Using the information:
1. Answer these from the quantization text:
(a) What value is given for model_type when loading "zhihan1996/DNABERT-2-117M"?
(b) What does NF4 stand for?
(c) On what hardware does quantization provide the biggest speed benefits?
2. Write out the stretch of the quantization text from "4-bit Quantization (NF4)¶" through "known as QLoRA).", with every character kept as it appears.

Supplied text:
* * * * * * * * *
Load the model with load_in_8bit=True:

from dnallm.utils.load import load_model_and_tokenizer

model, tokenizer = load_model_and_tokenizer(
    "zhihan1996/DNABERT-2-117M",
    model_type="bert",
    load_in_8bit=True, # Enable 8-bit quantization
    device_map="auto"
)

print(f"Model loaded on device: {model.device}")
print("Model footprint:", model.get_memory_footprint())

This will load the model onto the GPU (if available) with its nn.Linear layers converted to 8-bit.

4-bit Quantization (NF4)¶

For even greater memory savings, you can use 4-bit quantization (NF4 - NormalFloat 4), which is particularly effective for fine-tuning very large models on consumer GPUs (a technique known as QLoRA).

Load the model with load_in_4bit=True:

model, tokenizer = load_model_and_tokenizer(
    "GenerTeam/GENERator-eukaryote-1.2b-base",
    model_type="llama",
    load_in_4bit=True, # Enable 4-bit quantization
    device_map="auto"
)

print("Model footprint:", model.get_memory_footprint())

When to use Quantization: - Inference on CPU: Quantization provides the biggest speed benefits on CPU. - Fitting Large Models: Use 8-bit or 4-bit loading to fit massive models into limited VRAM for inference or QLoRA fine-tuning. - Reducing Model Size: If you need to deploy a model in a size-constrained environment.
* * * * * * * * *
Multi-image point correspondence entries
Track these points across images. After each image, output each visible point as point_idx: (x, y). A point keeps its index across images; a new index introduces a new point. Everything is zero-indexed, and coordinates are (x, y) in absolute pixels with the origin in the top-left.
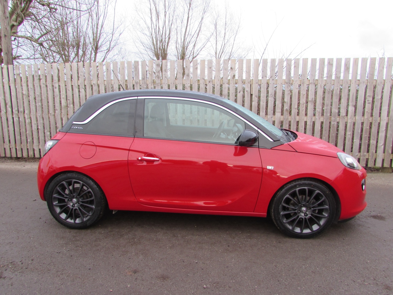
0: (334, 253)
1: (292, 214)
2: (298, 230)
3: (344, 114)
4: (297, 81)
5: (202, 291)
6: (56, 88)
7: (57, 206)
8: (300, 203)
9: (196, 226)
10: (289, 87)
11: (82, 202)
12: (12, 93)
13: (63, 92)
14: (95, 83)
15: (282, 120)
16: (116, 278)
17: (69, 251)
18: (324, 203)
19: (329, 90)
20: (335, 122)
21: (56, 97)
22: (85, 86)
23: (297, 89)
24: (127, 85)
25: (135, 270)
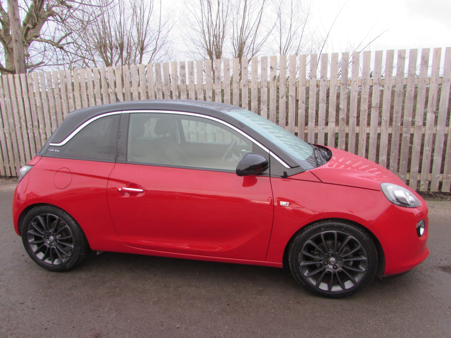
0: (370, 323)
1: (318, 266)
2: (324, 287)
3: (421, 124)
4: (356, 81)
6: (70, 98)
7: (34, 244)
8: (326, 252)
9: (197, 274)
10: (345, 89)
11: (60, 240)
12: (25, 106)
13: (78, 102)
14: (112, 92)
15: (337, 132)
17: (34, 301)
18: (360, 252)
19: (399, 92)
20: (407, 134)
21: (71, 108)
22: (101, 94)
23: (356, 91)
24: (148, 92)
25: (98, 334)
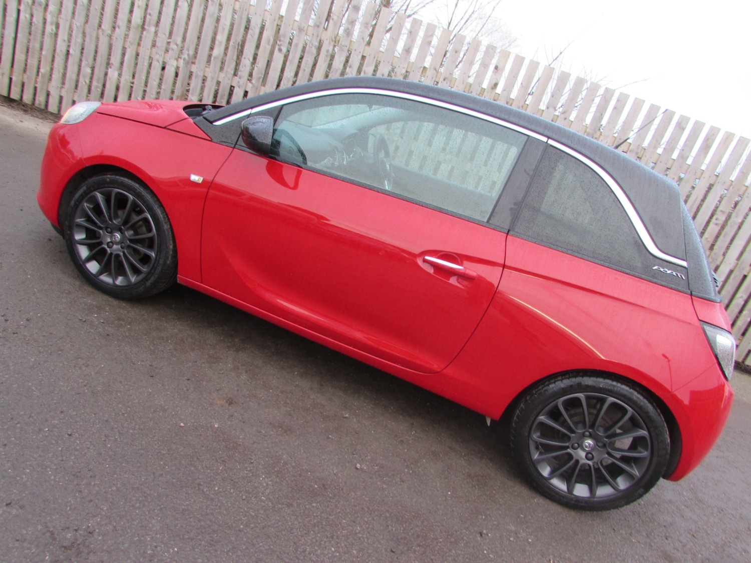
5: (352, 474)
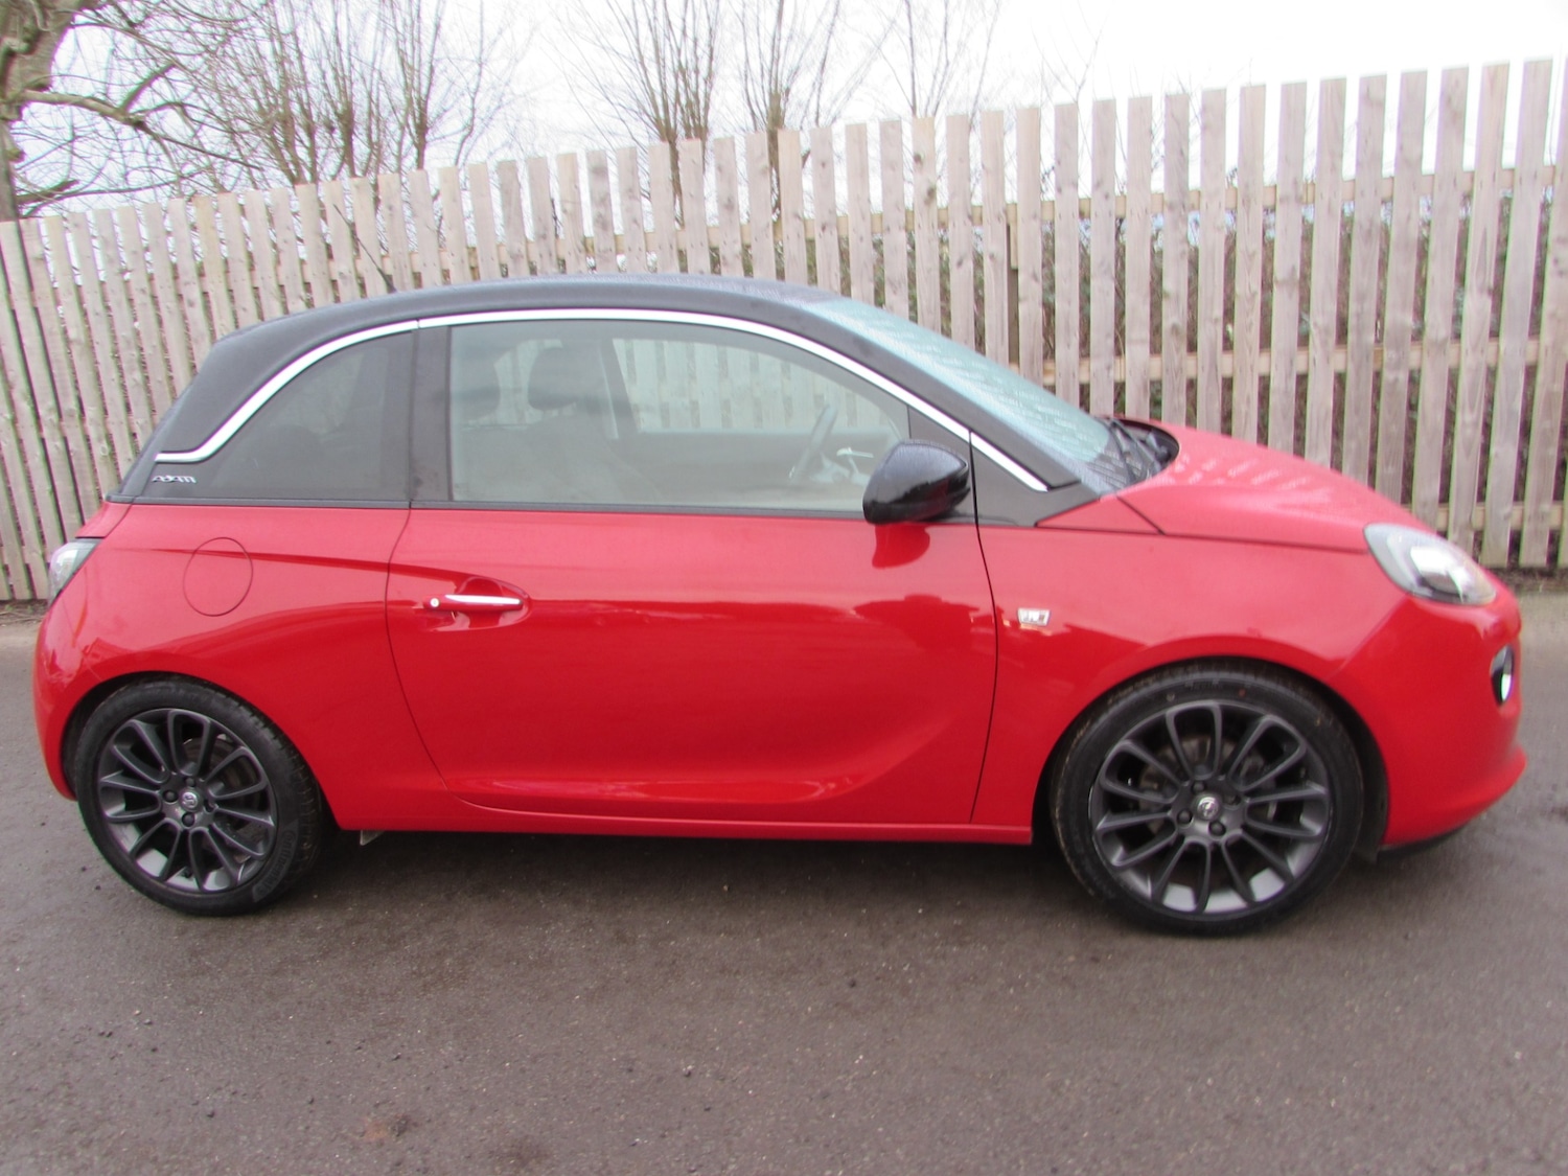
0: (1351, 1009)
1: (1154, 828)
2: (1180, 899)
3: (1444, 333)
4: (1216, 192)
6: (191, 304)
7: (125, 822)
8: (1186, 777)
9: (726, 888)
10: (1180, 224)
11: (222, 803)
12: (25, 341)
13: (221, 318)
14: (346, 273)
15: (1155, 374)
16: (310, 1163)
17: (150, 1023)
18: (1303, 772)
19: (1368, 227)
20: (1398, 371)
21: (197, 342)
22: (307, 286)
23: (1219, 231)
24: (477, 267)
25: (405, 1117)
* * * * * * * * *
Task-by-task solutions:
1.
(a) "bert"
(b) NormalFloat 4
(c) On CPU

2.
4-bit Quantization (NF4)¶

For even greater memory savings, you can use 4-bit quantization (NF4 - NormalFloat 4), which is particularly effective for fine-tuning very large models on consumer GPUs (a technique known as QLoRA).